Saturday, September 10, 2011

Mayor Bloomberg Declines to Invite First Responders, Clergy To City's 9/11 Memorial

Oh my- isn't Micheal Bloomberg one of the founding luminaries of the 'No Labels' party? I guess those labels also include "FDNY" and "NYPD".

For the first time since the September 11th terrorist attacks on the World Trade Center, first responders from the New York Police Department and New York Fire Department were not invited by the city to the 9/11 Ground Zero memorial ceremonies.
The first responders are not invited to this year's September 11 memorial ceremony at ground zero, New York City Mayor Michael Bloomberg's office confirmed Monday.

It's a painful insult for many of the approximately 3,000 men and women who risked their lives, limbs and lungs on that monumental day, puncturing another hole in a still searing wound.

In a statement, Bloomberg spokesman Andrew Brent said the commemoration ceremony is for the victims' families.

"While we are again focused on accommodating victims' family members, given the space constraints, we're working to find ways to recognize and honor first responders, and other groups, at different places and times," Brent said.

But first responder John Feal, founder of an advocacy group for the police officers, firefighters, civilian volunteers and others who worked at ground zero, assailed Brent's response, saying Bloomberg "lives in his own world."

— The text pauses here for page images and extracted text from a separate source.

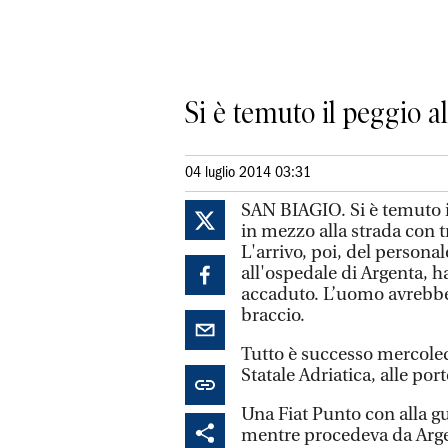
Si è temuto il peggio al
04 luglio 2014 03:31
SAN BIAGIO. Si è temuto i
in mezzo alla strada con t
L'arrivo, poi, del personal
all'ospedale di Argenta, 
accaduto. L’uomo avrebbe
braccio.
Tutto è successo mercoledì 
Statale Adriatica, alle por
Una Fiat Punto con alla gui
mentre procedeva da Argen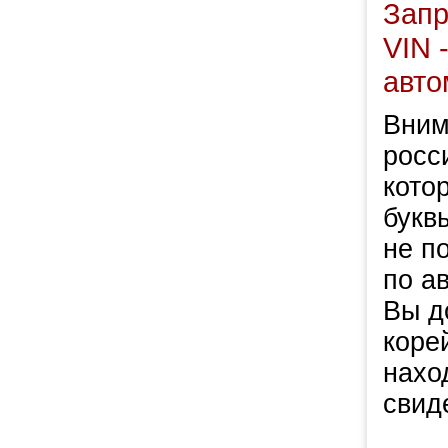
Запр
VIN 
авто
Вним
росси
кото
букв
не п
по а
Вы д
коре
нахо
свид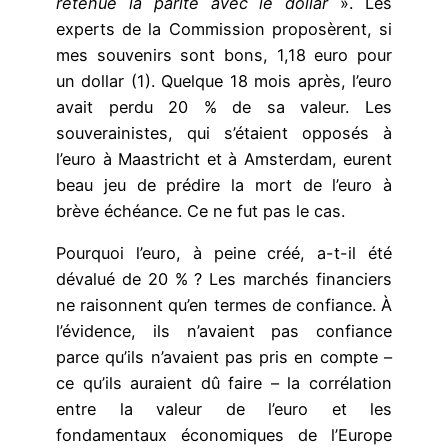
retenue la parité avec le dollar
». Les
experts de la Commission proposèrent, si
mes souvenirs sont bons, 1,18 euro pour
un dollar (1). Quelque 18 mois après, l’euro
avait perdu 20 % de sa valeur. Les
souverainistes, qui s’étaient opposés à
l’euro à Maastricht et à Amsterdam, eurent
beau jeu de prédire la mort de l’euro à
brève échéance. Ce ne fut pas le cas.
Pourquoi l’euro, à peine créé, a-t-il été
dévalué de 20 % ? Les marchés financiers
ne raisonnent qu’en termes de confiance. À
l’évidence, ils n’avaient pas confiance
parce qu’ils n’avaient pas pris en compte –
ce qu’ils auraient dû faire – la corrélation
entre la valeur de l’euro et les
fondamentaux économiques de l’Europe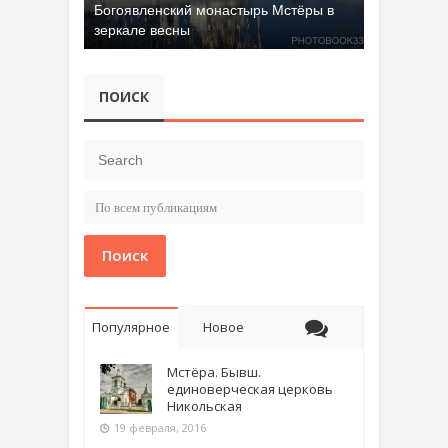
Богоявленский монастырь Мстёры в
зеркале весны
ПОИСК
Поиск
Популярное
Новое
Мстёра. Бывш.
единоверческая церковь
Никольская
19 февраля, 2016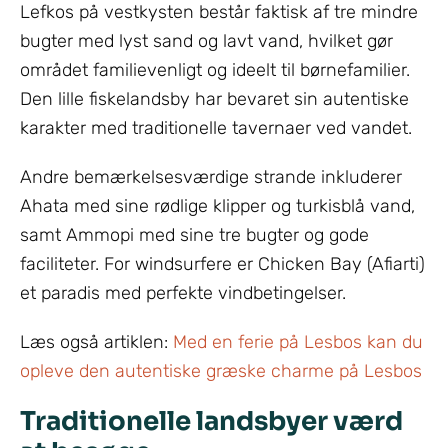
Lefkos på vestkysten består faktisk af tre mindre
bugter med lyst sand og lavt vand, hvilket gør
området familievenligt og ideelt til børnefamilier.
Den lille fiskelandsby har bevaret sin autentiske
karakter med traditionelle tavernaer ved vandet.
Andre bemærkelsesværdige strande inkluderer
Ahata med sine rødlige klipper og turkisblå vand,
samt Ammopi med sine tre bugter og gode
faciliteter. For windsurfere er Chicken Bay (Afiarti)
et paradis med perfekte vindbetingelser.
Læs også artiklen:
Med en ferie på Lesbos kan du
opleve den autentiske græske charme på Lesbos
Traditionelle landsbyer værd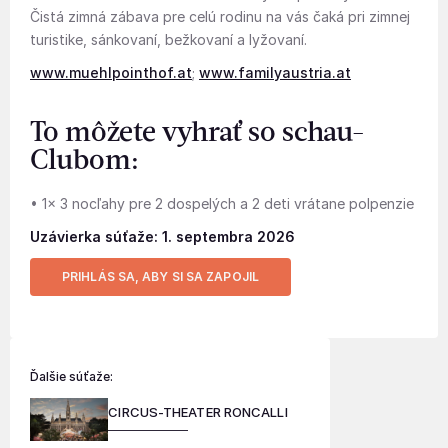
Čistá zimná zábava pre celú rodinu na vás čaká pri zimnej
turistike, sánkovaní, bežkovaní a lyžovaní.
www.muehlpointhof.at
;
www.familyaustria.at
To môžete vyhrať so schau-
Clubom:
• 1x 3 nocľahy pre 2 dospelých a 2 deti vrátane polpenzie
Uzávierka súťaže: 1. septembra 2026
PRIHLÁS SA, ABY SI SA ZAPOJIL
Ďalšie súťaže:
CIRCUS-THEATER RONCALLI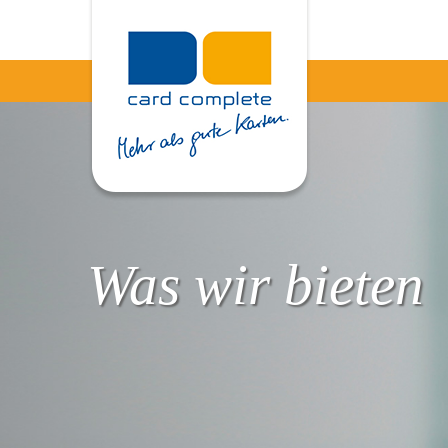
Was wir bieten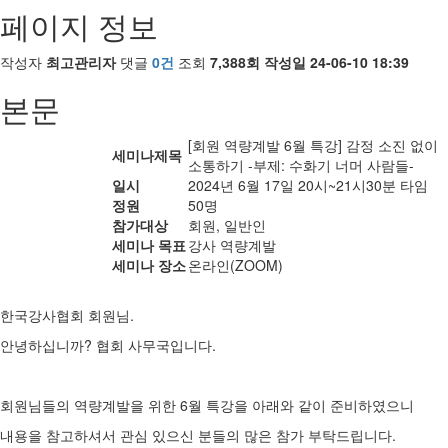
페이지 정보
작성자
최고관리자
댓글
0건
조회
7,388회
작성일
24-06-10 18:39
본문
[회원 역량계발 6월 특강] 감정 소진 없이
세미나제목
소통하기 -부제: 수화기 너머 사람들-
일시
2024년 6월 17일 20시~21시30분 타임
정원
50명
참가대상
회원, 일반인
세미나 목표
강사 역량계발
세미나 장소
온라인(ZOOM)
한국강사협회 회원님.
안녕하십니까? 협회 사무국입니다.
회원님들의 역량계발을 위한 6월 특강을 아래와 같이 준비하였으니
내용을 참고하셔서 관심 있으신 분들의 많은 참가 부탁드립니다.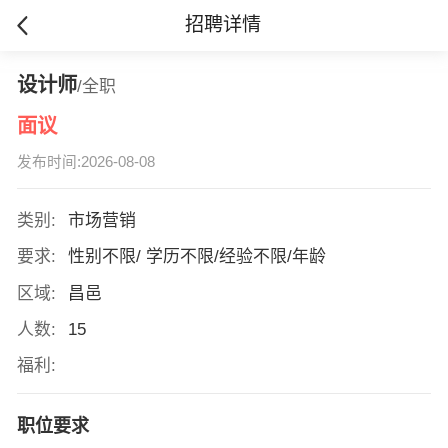
招聘详情
设计师
/全职
面议
发布时间:2026-08-08
类别:
市场营销
要求:
性别不限/ 学历不限/经验不限/年龄
区域:
昌邑
人数:
15
福利:
职位要求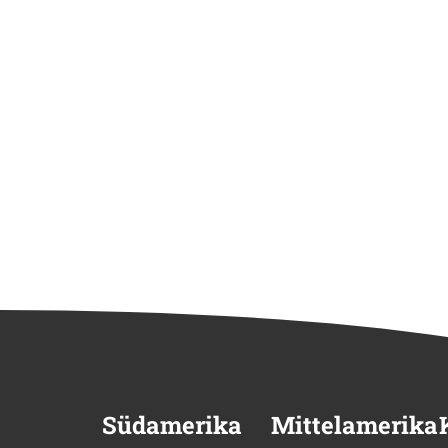
Südamerika
Mittelamerika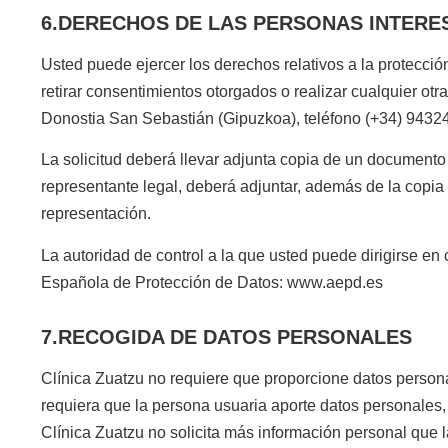
6.DERECHOS DE LAS PERSONAS INTERE
Usted puede ejercer los derechos relativos a la protección
retirar consentimientos otorgados o realizar cualquier otr
Donostia San Sebastián (Gipuzkoa), teléfono (+34) 94324
La solicitud deberá llevar adjunta copia de un documento o
representante legal, deberá adjuntar, además de la copia 
representación.
La autoridad de control a la que usted puede dirigirse en
Española de Protección de Datos: www.aepd.es
7.RECOGIDA DE DATOS PERSONALES
Clínica Zuatzu no requiere que proporcione datos personal
requiera que la persona usuaria aporte datos personales, 
Clínica Zuatzu no solicita más información personal que la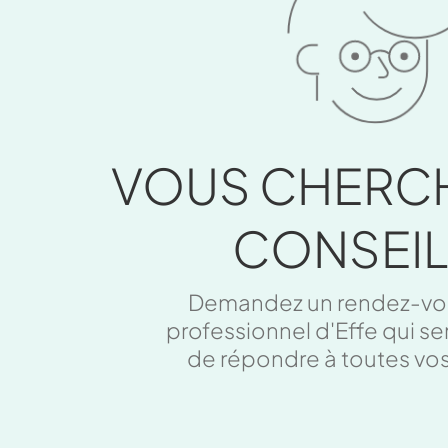
VOUS CHERC
CONSEIL
Demandez un rendez-vo
professionnel d'Effe qui s
de répondre à toutes vo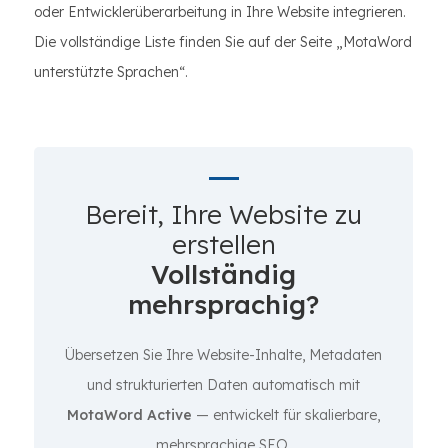
oder Entwicklerüberarbeitung in Ihre Website integrieren.
Die vollständige Liste finden Sie auf der Seite „MotaWord
unterstützte Sprachen“.
Bereit, Ihre Website zu
erstellen
Vollständig
mehrsprachig?
Übersetzen Sie Ihre Website-Inhalte, Metadaten
und strukturierten Daten automatisch mit
MotaWord Active
— entwickelt für skalierbare,
mehrsprachige SEO.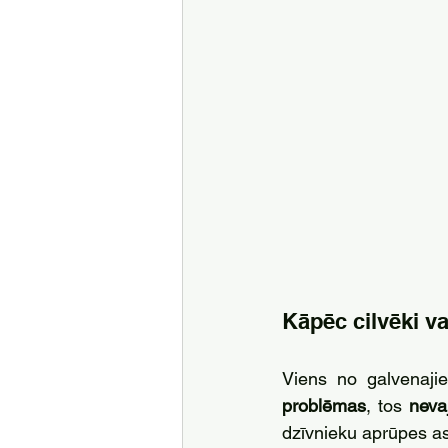
Kāpēc cilvēki va
Viens no galvenaji
problēmas
, tos 
neva
dzīvnieku aprūpes as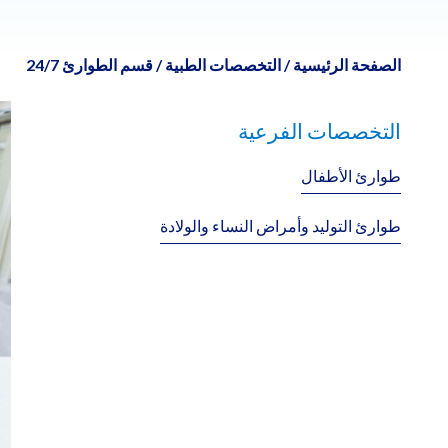
الصفحة الرئيسية
/
التخصصات الطبية
/
قسم الطوارئ 24/7
التخصصات الفرعية
طوارئ الأطفال
طوارئ التوليد وأمراض النساء والولادة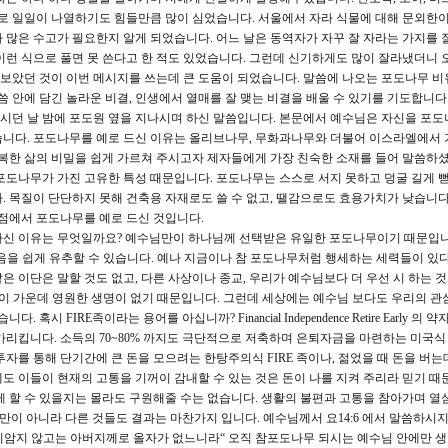
토마토로 일일이 나열하기도 힘들만큼 많이 심었습니다. 서울에서 자라 식물에 대해 문외한
 많은 수고가 필요한지 알게 되었습니다. 어느 날은 동역자가 자꾸 잘 자라는 가지를 
이런 식으로 풀면 못 쓴다고 한 적도 있었습니다. 그런데 신기하게도 많이 잘라냈더니 
켜보았던 것이 이번 메시지를 쓰는데 큰 도움이 되었습니다. 말씀에 나오는 포도나무 비
씀 안에 담긴 놀라운 비결, 인생에서 열매를 잘 맺는 비결을 배울 수 있기를 기도합니다
던 날 밤에 포도원 옆을 지나시며 하신 말씀입니다. 본문에서 예수님은 자신을 포도
습니다. 포도나무를 예로 드신 이유는 올리브나무, 무화과나무와 더불어 이스라엘에서 
행복한 삶의 비밀을 쉽게 가르쳐 주시고자 제자들에게 가장 친숙한 소재를 들어 말씀하셨
포도나무가 가진 고유한 특성 때문입니다. 포도나무는 스스로 서지 못하고 덩굴 길게 뻗
. 목질이 단단하지 못해 건축용 자재로도 쓸 수 없고, 땔감으로도 효용가치가 낮습니다.
 점에서 포도나무를 예로 드신 것입니다.
하신 이유는 무엇일까요? 예수님만이 하나님께 선택받은 유일한 포도나무이기 때문입니다
 있음을 쉽게 유추할 수 있습니다. 예나 지금이나 참 포도나무처럼 행세하는 세력들이 있
 이단은 말할 것도 없고, 다른 사상이나 종교, 우리가 예수님보다 더 우선 시 하는 
. 이 가운데 영원한 생명이 없기 때문입니다. 그런데 세상에는 예수님 보다도 우리의 관
시 FIRE족이라는 용어를 아십니까? Financial Independence Retire Early 의 
리킵니다. 소득의 70~80% 까지도 극단적으로 저축하며 은퇴자금을 마련하는 미국식 F
끌투자를 통해 단기간에 큰 돈을 모으려는 한탕주의식 FIRE 족이나, 젊었을 때 돈을 버
도 이들이 현재의 고통을 기꺼이 감내할 수 있는 것은 돈이 나를 지켜 주리라 믿기 때
게 할 수 있을지는 몰라도 구원해줄 수는 없습니다. 생활의 불편과 고통을 참아가며 열
만이 아니라 다른 것들도 결과는 마찬가지 입니다. 예수님께서 요14:6 에서 말씀하시
말미암지 않고는 아버지께로 올자가 없느니라“ 오직 참포도나무 되시는 예수님 안에만 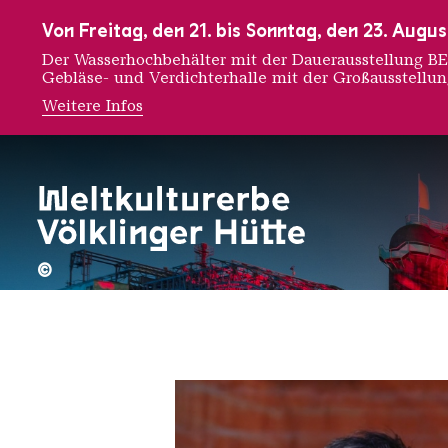
Zur Hauptnavigation
Zur Suche
Zum Inhalt
Zur Fußnavigation
Von Freitag, den 21. bis Sonntag, den 23. Aug
Der Wasserhochbehälter mit der Dauerausstellung
Gebläse- und Verdichterhalle mit der Großausstellu
Weitere Infos
Cris Bi
©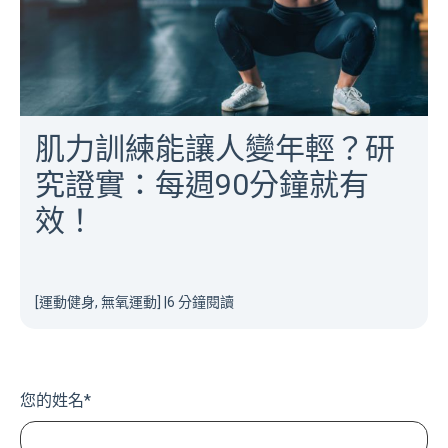
肌力訓練能讓人變年輕？研
究證實：每週90分鐘就有
效！
[運動健身, 無氧運動]
|
6 分鐘閱讀
您的姓名
*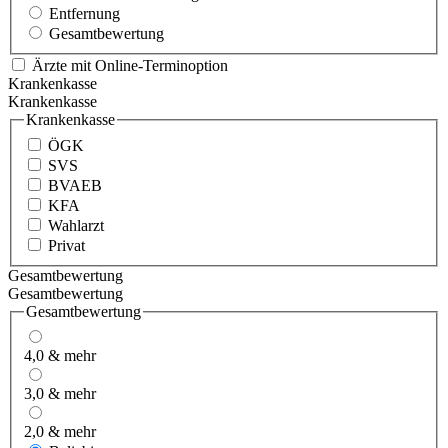
Entfernung
Gesamtbewertung
Ärzte mit Online-Terminoption
Krankenkasse
Krankenkasse
Krankenkasse
ÖGK
SVS
BVAEB
KFA
Wahlarzt
Privat
Gesamtbewertung
Gesamtbewertung
Gesamtbewertung
4,0 & mehr
3,0 & mehr
2,0 & mehr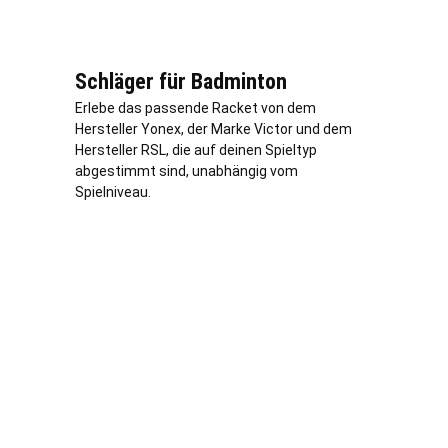
Schläger für Badminton
Erlebe das passende Racket von dem
Hersteller Yonex, der Marke Victor und dem
Hersteller RSL, die auf deinen Spieltyp
abgestimmt sind, unabhängig vom
Spielniveau.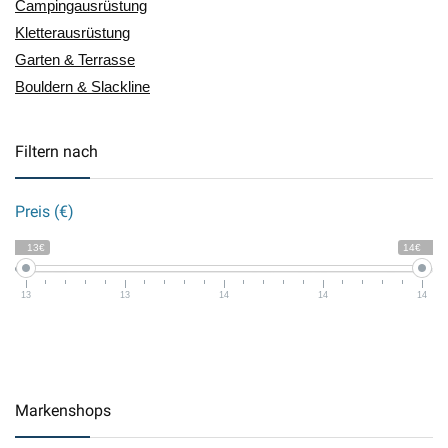
Campingausrüstung
Kletterausrüstung
Garten & Terrasse
Bouldern & Slackline
Filtern nach
Preis (€)
13€
14€
13
13
14
14
14
Markenshops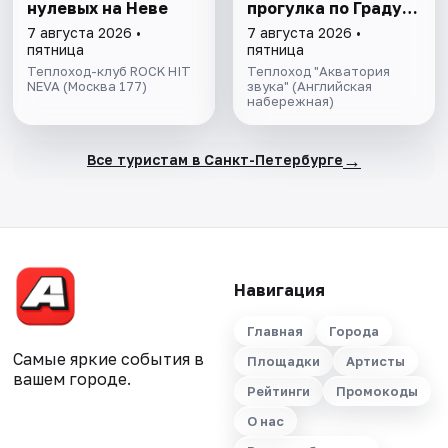
нулевых на Неве
прогулка пo Граду
на Неве с
7 августа 2026 •
7 августа 2026 •
авторской
пятница
пятница
экскурсией и живой
Теплоход-клуб ROCK HIT
Теплоход "Акватория
NEVA (Москва 177)
музыкой в тёплом
звука" (Английская
набережная)
салоне теплохода
→
Все туристам в Санкт-Петербурге
Навигация
Главная
Города
Самые яркие события в
Площадки
Артисты
вашем городе.
Рейтинги
Промокоды
О нас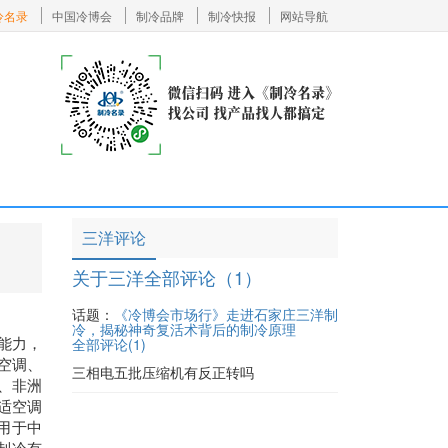
冷名录
中国冷博会
制冷品牌
制冷快报
网站导航
三洋评论
关于三洋全部评论（1）
话题：
《冷博会市场行》走进石家庄三洋制
冷，揭秘神奇复活术背后的制冷原理
能力，
全部评论(
1
)
空调、
三相电五批压缩机有反正转吗
、非洲
适空调
用于中
制冷有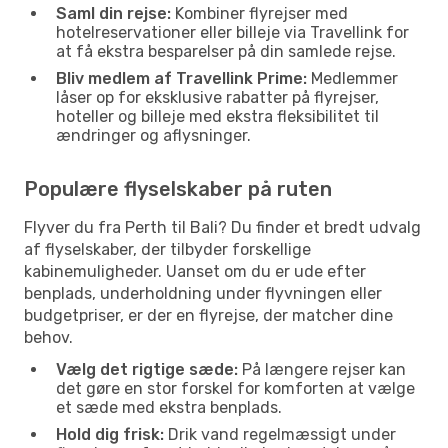
Saml din rejse:
Kombiner flyrejser med
hotelreservationer eller billeje via Travellink for
at få ekstra besparelser på din samlede rejse.
Bliv medlem af Travellink Prime:
Medlemmer
låser op for eksklusive rabatter på flyrejser,
hoteller og billeje med ekstra fleksibilitet til
ændringer og aflysninger.
Populære flyselskaber på ruten
Flyver du fra Perth til Bali? Du finder et bredt udvalg
af flyselskaber, der tilbyder forskellige
kabinemuligheder. Uanset om du er ude efter
benplads, underholdning under flyvningen eller
budgetpriser, er der en flyrejse, der matcher dine
behov.
Vælg det rigtige sæde:
På længere rejser kan
det gøre en stor forskel for komforten at vælge
et sæde med ekstra benplads.
Hold dig frisk:
Drik vand regelmæssigt under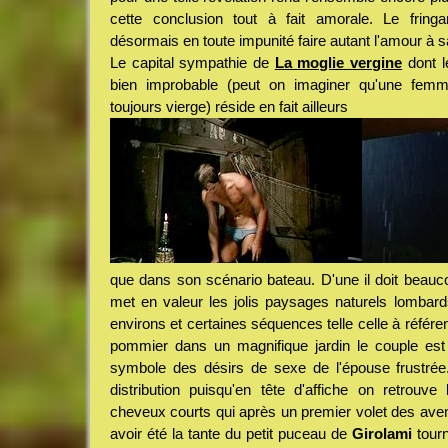
cette conclusion tout à fait amorale. Le frin
désormais en toute impunité faire autant l'amour à
Le capital sympathie de
La moglie vergine
dont l
bien improbable (peut on imaginer qu'une fem
toujours vierge) réside en fait ailleurs
que dans son scénario bateau. D'une il doit beauc
met en valeur les jolis paysages naturels lombards
environs et certaines séquences telle celle à référe
pommier dans un magnifique jardin le couple est
symbole des désirs de sexe de l'épouse frustrée.
distribution puisqu'en tête d'affiche on retrouve
cheveux courts qui après un premier volet des avent
avoir été la tante du petit puceau de
Girolami
tourn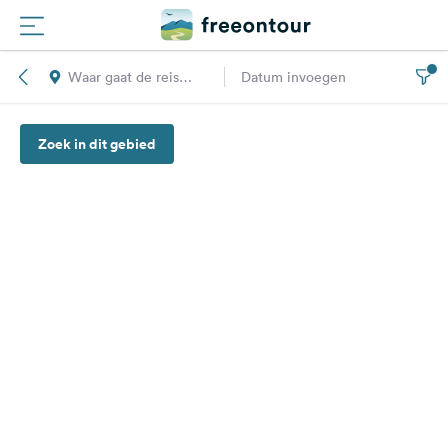
Waar gaat de reis
Datum invoegen
Routes
naar toe?
Zoek in dit gebied
Campings
Magazine
Partners
Registreren
Inloggen
Nieuwsbrief
Vragen &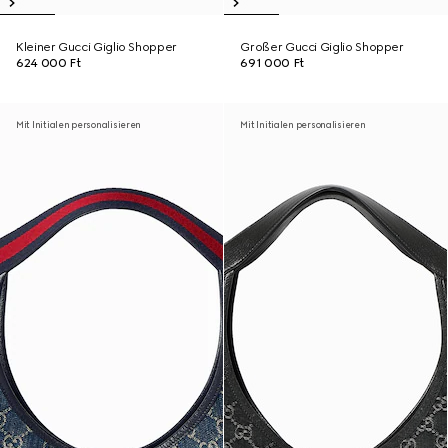
Kleiner Gucci Giglio Shopper
Großer Gucci Giglio Shopper
624 000 Ft
691 000 Ft
Mit Initialen personalisieren
Mit Initialen personalisieren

"The best of the best that this country offered 10 years ago are being neglected and denied their rightful place," Feal said.

Denise Villamia, a first responder who worked at ground zero for several months, cried over the phone as she recalled her "totally heartbroken" reaction to the news that she could not attend the memorial service.

"I'm crying because it's really a big betrayal on the part of the city, to rob me from my way to pay homage and to find that comfort and healing," she said. "I feel that I have been robbed of my way to pay tribute."

In addition to the victims' families, several politicians, including two presidents, are expected to be in attendance
In New York City, 343 firefighters, 60 police officers and 8 paramedics were killed in the attacks. Some of the first responders and their loved ones have been circulating a petition hoping to persuade the Mayor's office to reverse course on their decision.

The mayor of New York City also declined to invite any clergy from the ceremony, defending his decision as a matter of separation of church and state.